SVが廊下に出たとき、部屋の外で待っていた久保田が声をかけてきた。
「いかがでしたか?」
「うん。まあ、みんな新しい後輩を気にかけていてくれたみたいよ」
「皆さん、やはり仲間意識があるんですね」
「そうねぇ。だから、プロジェクトの成功はアウローラだけが人気が出てもダメなのかも。パフォーマンスユニットのみんなも、よろこんでくれるような…… そういうものにしていかないとね」
タイムカードを通した後も、ロッカーの整理やスケジュールの確認などで、みんなが本社D館から出てきたのは19時過ぎだった。
空はすでにオレンジから紺色へと変化ししつつあり、そのグラデーションの中でいばら姫の城はライトアップされて、美しくその姿を浮かびあがらせていた。

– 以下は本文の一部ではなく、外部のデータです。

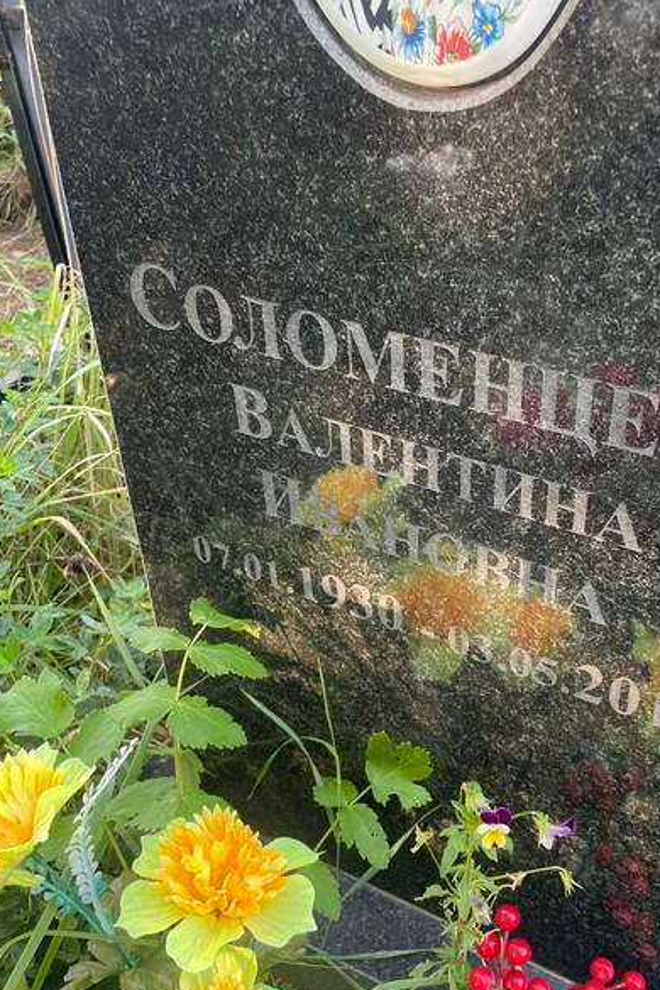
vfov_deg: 51.9
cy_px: 506
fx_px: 1017
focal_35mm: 37
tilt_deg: -31.7
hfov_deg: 35.5
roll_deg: +2.9
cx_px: 452
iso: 80
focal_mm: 4.2
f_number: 1.6
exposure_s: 1/121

月に1度だけ。それも、特定の土曜日にしか行われないイベントが始まろうとしていた。
バームと呼ばれる人工林の向こう側に見えるその城の姿を、エンターテイメント棟の前の駐車場でみんなは見上げていた。
微かに風にのってパーク内から聞こえるファンファーレ
そらに、大輪の花が開く。
大きな音が半秒だけ遅れて響いた。
青、黄、白の輝きがみんなの周りを満たす。
はしゃぐ美咲や舞の声を聴きながら、その幻想的な風景を瞳に反射させながら、さくらは、花火の輝きとその光の中で踊るように浮かぶいばら姫の城のシルエットに目を奪われた。
――― いつか、わたしも、あの光の中でステージ立つ時が、来るのかな?
自分では声に出したつもりはなかった。だが、その独り言は知らずに言葉となって口から漏れ出ていたらしい。美咲と舞がさくらの顔を覗き込んだ。

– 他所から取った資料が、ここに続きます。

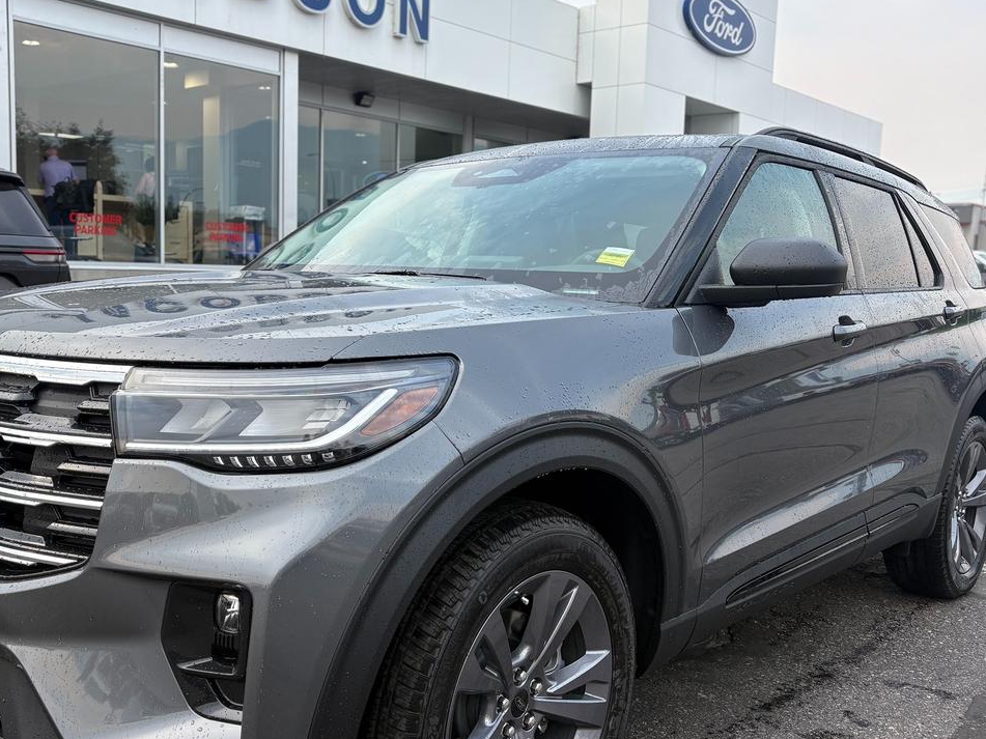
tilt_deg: -5.2
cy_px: 356
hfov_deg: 52.4
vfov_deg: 40.7
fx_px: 997
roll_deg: -1.6
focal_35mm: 35
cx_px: 421
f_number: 1.6
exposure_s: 1/945
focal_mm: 5.96
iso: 50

独り言が聞こえたことに気が付いたさくらは、顔を赤くしてしまった。
美咲が花火に負けないような笑顔で、光の花々が咲く空を指差した。
「きっとくるよ! そのために私たち、ここにきたんじゃん!」
舞も同意するようにうなずいていた。
光の波に伸びる影法師が並ぶ。
これから、どんなことが待っているのだろう?
明日から、なにが起こるんだろう?
そんな、ちょっと不安だけど、わくわくするような気持ち。
夜空に浮かぶ花火は、そんな気持ちを代弁してくれているようにさくらは思えた。さくらは輝きを抱きしめるように、胸で手を強く握った。
それは、さくらが心を決めた瞬間だった。